(Camera calibration parameters)
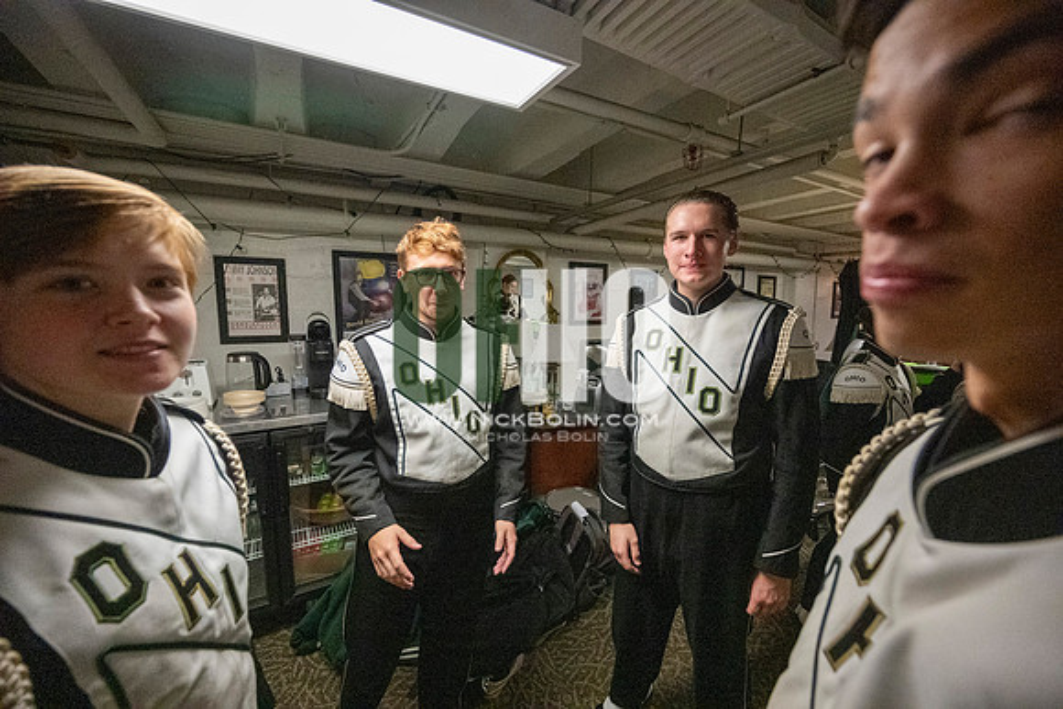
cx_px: 532
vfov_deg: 81.2
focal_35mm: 14
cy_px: 354
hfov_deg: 104.2
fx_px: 413
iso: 12800
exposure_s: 1/500
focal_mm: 14
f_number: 4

> _Exercise directions_
Give the data again word for word, without images.

> _Answer area_
cx_px: 532
vfov_deg: 81.2
focal_35mm: 14
cy_px: 354
hfov_deg: 104.2
fx_px: 413
iso: 12800
exposure_s: 1/500
focal_mm: 14
f_number: 4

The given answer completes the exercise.